Активность этерификации лецитинхолестеринацилтрансферазы (LCAT) оценивали, как описано Stokke and Norum (Scand. J. Clin. Lab. Invest., 1971; 27(l):21-7). 150 мкл объединенной плазмы человека (CSL Behring) инкубировали с 10 мкл образца rHDL и 150 мкл PBS в присутствии 20 мкл [4-14С]холестерина (7,5 мкКи/мл) в течение 1,5 час при 4°С. Для инициации этерификации холестерина половину реакционной смеси помещали при 37°С в течение 30 минут, в то время как другую половину дополнительно инкубировали при 4°С в течение 30 минут (для определения фона шума). Для обоих образцов холестерин и холестериловый эфир экстрагируют экстрагированием жидкости жидкостью с использованием н-гексана. Холестериловый эфир отделяли от неэтерифицированного холестерина с использованием колонки для твердофазной экстракции (SampliQ Амино, Agilent) и измеряли посредством сцинтилляционного счета. Скорость счета образца, хранящегося при 4°С, вычитали из скорости счета образца, хранящегося при 37°С. Аналогичную процедуру также проводили с эталонным образцом. Активность LCAT выражают как % от эталонного образца.
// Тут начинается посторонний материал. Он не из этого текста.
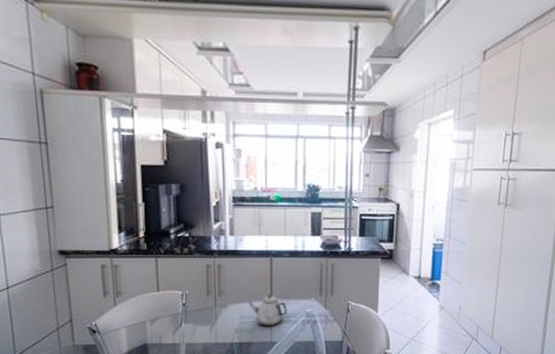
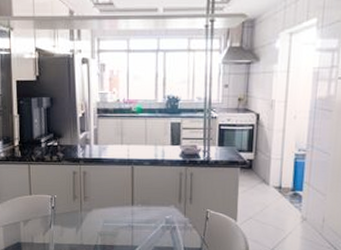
teapot: present [247,295,287,325] -> none [110,201,148,230]

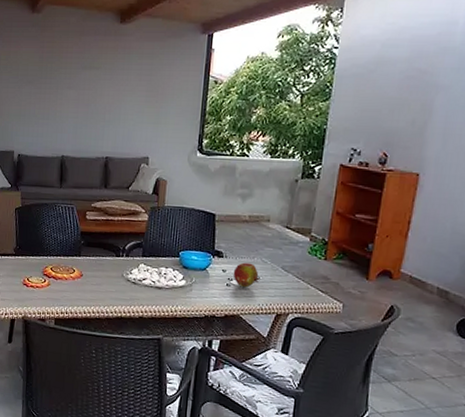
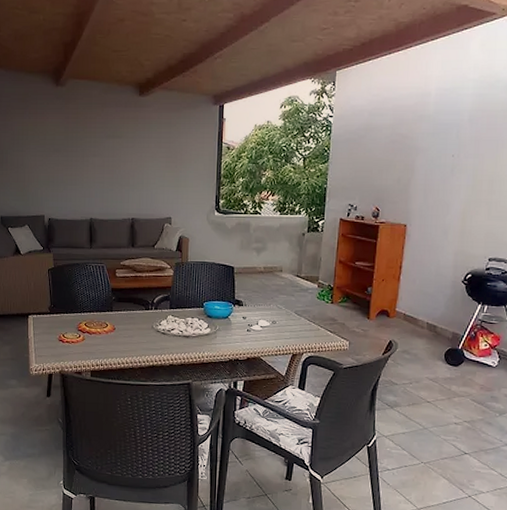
fruit: present [233,262,260,288] -> none [252,309,276,332]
На фигурах 3А и 3В представлена активность LCAT для составов с 4-10% масс./масс. сахарозы. На фигуре 3С представлена активность LCAT для составов с 1-4% масс./масс. сахарозы. Очень небольшое различие можно наблюдать в активности LCAT, когда сахароза содержится в диапазоне 5-10% масс./масс. в конечном составе (фигура 3А), однако незначительная тенденция к понижению становится очевидной, когда сахарозу дополнительно снижают до 4% масс./масс. (фигура 3В). На фигуре 3D представлена активность LCAT для составов, содержащих сахарозу и пролин. Не наблюдают выявляемую тенденцию в активности LCAT для составов, содержащих сахарозу и пролин. Таким образом, сохраняется эффективность частицы HDL в составах сахарозы/пролина.

Пример 4. Истечение холестерина

Обратный транспорт холестерина (RCT) представляет собой путь, по которому накапливаемый холестерин транспортируется из сосудистой стенки в печень для экскреции. Клетки выводят свободный холестерин на АроА-I с низким содержанием липида через путь АВСА1. В анализе истечения холестерина измеряют способность HDL акцептировать холестерин, выделяемый клетками. Предполагают, что содержание сахарозы оказывает влияние на образование и/или целостность частиц, различия влияют на истечение холестерина.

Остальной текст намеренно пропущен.